×

TEK GAYESİ TEZHİP SANATINI...

Eskişehir’in Odunpazarı semtindeki Kurşunlu Kervansaray’ın tezhip sanatını icra eden Firdevs Yağcı, bu çok özel geleneksel sanatı sürdürmekteki amacının tezhibi ve hat sanatını tezyin etmek, gelecek kuşaklara aktarmak için yeni sanatkarlar yetiştirmek olduğunu söyledi.

2008 yılında Odunpazarı Belediyesi’nin OMEK kurslarında ilk kez tezhiple tanıştığını belirten Firdevs Yağcı, Odunpazarı Belediyesi’nin geleneksel sanatlara ayırdığı Kurşunlu Kervansaray’ında bir yandan mesleğini sürdürüyor, bir yandan da yeni öğrenciler yetiştiriyor.

Odunpazarı Belediyesi’nin kervansarayın içinde kendisine tahsis ettiği mekânda tezhip sanatını sürdürebilmek için günümüzdeki ustalarından Müzehhip, Hattat Muhammed Mağ’dan dört yıl ders aldığını belirten Firdevs Yağcı, “Muhammed Mağ hocamın dört yıl öğrencisi olduktan ve kendisinden icazet aldıktan sonra Velkalem Kültür Sanat Derneği’nde kurs vermeye başladım. Kur’anı Kerimler , Mevlana’nın Mesnevisi, İbni Sina’nın El Kanun Fi’t Tıbb kitabı gibi bazı dini ve değerli eserler saray nakışhanelerinde nakkaşlar tarafından tezhip edilmişti. Benim bu çok özel geleneksel sanatı sürdürmekteki en büyük amacım tezhibi ve hat sanatını tezyin etmek, gelecek kuşaklara aktarmak için yeni sanatkarlar yetiştirmektir” dedi.

TEZHİP HAKKINDA
Tezhip Arapça’da “Altınlama, yaldızlama” anlamına gelmektedir. Dövülerek ince bir tabaka haline getirilen altın varak ve toprak boyalarla, özellikle yazma kitap sayfaları ile hat levhalarının renklendirilmesinde kullanılan bir süsleme tekniğidir.
Türklerde tezhibin geçmişi Uygurlar’a kadar uzanır. Uygurlar arasında IX. Yüzyılda tezhib sanatının örnekleri görülmeye başlanmıştır. Aynı dönemde İslâm ülkelerinde de tezhib yaygın bir sanattı. İslâm Dini ile beraber Türkler arasında yaygınlaşmaya başlamış ve bu sanat Türklerin elinde zirveye ulaşmıştır.

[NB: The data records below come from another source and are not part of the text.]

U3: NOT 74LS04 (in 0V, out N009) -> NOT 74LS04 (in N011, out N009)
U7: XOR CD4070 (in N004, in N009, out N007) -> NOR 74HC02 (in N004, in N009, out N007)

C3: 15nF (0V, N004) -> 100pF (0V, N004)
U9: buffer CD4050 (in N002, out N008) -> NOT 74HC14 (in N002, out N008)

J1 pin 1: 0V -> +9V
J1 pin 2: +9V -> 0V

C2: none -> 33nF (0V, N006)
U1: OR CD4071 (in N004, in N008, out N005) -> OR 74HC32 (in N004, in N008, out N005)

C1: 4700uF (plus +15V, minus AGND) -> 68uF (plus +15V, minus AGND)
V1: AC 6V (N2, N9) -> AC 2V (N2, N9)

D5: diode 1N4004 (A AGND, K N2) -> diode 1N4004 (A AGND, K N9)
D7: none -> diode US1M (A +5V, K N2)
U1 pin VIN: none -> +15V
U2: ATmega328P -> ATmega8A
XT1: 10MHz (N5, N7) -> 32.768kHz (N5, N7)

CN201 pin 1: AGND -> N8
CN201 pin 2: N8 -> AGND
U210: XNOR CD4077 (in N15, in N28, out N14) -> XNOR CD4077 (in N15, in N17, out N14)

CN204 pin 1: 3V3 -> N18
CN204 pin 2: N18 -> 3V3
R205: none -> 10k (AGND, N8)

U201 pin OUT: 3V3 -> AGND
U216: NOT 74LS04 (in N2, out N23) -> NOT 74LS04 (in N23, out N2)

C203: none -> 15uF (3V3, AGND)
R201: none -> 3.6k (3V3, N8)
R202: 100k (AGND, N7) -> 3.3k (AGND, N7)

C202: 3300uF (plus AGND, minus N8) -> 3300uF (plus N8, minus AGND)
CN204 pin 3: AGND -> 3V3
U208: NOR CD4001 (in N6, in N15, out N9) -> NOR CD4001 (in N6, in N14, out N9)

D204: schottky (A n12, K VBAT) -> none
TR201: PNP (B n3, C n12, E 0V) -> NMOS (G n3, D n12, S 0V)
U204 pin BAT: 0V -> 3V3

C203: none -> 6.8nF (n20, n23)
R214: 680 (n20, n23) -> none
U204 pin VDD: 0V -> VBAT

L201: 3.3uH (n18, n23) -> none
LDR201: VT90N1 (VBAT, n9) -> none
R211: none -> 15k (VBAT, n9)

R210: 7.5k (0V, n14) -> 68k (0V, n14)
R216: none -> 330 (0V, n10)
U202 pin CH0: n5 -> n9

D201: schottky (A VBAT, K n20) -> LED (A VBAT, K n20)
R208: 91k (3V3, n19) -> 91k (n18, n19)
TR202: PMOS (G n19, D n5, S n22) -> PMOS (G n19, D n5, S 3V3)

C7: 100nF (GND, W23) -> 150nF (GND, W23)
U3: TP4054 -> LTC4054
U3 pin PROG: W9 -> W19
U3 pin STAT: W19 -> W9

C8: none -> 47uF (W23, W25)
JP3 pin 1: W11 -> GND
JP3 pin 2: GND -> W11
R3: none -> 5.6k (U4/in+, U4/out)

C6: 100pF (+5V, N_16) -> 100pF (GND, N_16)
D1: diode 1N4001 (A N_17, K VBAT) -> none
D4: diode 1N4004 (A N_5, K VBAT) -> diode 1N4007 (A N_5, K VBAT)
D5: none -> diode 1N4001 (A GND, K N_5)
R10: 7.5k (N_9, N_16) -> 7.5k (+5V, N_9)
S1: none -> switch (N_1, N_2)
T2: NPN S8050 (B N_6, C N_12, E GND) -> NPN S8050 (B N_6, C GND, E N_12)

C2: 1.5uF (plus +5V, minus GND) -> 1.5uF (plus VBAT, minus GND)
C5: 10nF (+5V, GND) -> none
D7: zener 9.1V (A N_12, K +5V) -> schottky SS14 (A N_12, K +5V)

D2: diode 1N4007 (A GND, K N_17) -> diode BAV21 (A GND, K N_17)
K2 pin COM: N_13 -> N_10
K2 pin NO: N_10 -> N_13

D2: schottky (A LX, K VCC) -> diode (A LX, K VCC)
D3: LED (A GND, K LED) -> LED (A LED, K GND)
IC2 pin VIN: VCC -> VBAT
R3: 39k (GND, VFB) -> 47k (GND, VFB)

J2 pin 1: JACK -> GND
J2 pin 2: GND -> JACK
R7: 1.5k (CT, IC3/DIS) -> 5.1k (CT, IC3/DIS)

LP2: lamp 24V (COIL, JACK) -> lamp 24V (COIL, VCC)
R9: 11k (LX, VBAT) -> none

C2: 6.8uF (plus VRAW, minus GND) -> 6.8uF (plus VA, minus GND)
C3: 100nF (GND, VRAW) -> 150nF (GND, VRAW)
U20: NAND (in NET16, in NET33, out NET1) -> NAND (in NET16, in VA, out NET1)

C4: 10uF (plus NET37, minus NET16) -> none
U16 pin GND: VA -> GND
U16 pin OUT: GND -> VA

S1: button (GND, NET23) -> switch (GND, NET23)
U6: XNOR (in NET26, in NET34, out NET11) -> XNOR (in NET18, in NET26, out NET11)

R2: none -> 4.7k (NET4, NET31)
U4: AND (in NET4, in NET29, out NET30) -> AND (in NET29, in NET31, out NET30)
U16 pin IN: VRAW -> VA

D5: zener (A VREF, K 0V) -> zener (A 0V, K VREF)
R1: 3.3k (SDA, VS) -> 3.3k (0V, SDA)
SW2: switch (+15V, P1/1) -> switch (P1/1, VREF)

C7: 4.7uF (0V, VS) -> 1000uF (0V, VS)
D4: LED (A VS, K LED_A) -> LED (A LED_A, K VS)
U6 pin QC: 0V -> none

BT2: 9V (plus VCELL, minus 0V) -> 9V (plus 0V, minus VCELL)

Tezhib sanatı Anadolu’ya Selçuklular vasıtasıyla ulaşmış ve Osmanlılar zamanında, diğer sanat dalları gibi en muhteşem dönemini yaşamıştır. Türk Müzehhibleri XV. Yüzyıl başlarında etkinliklerini Bursa’da Osmanlı sultanlarının himayesinde sürdürmüştür. Yapılan tasarımlarda fevkalade incelmiş Rumi ve Hatayi motifler çok zengin bir biçimde izlenir. Kompozisyonların yükselme gösterdiği bu yüzyılda doğu okullarında etkileri hissedilir. Kompozisyonda simetri hakimiyeti, gözü yormayan karakterli ve sistemli bir şekilde ekolleşmiştir.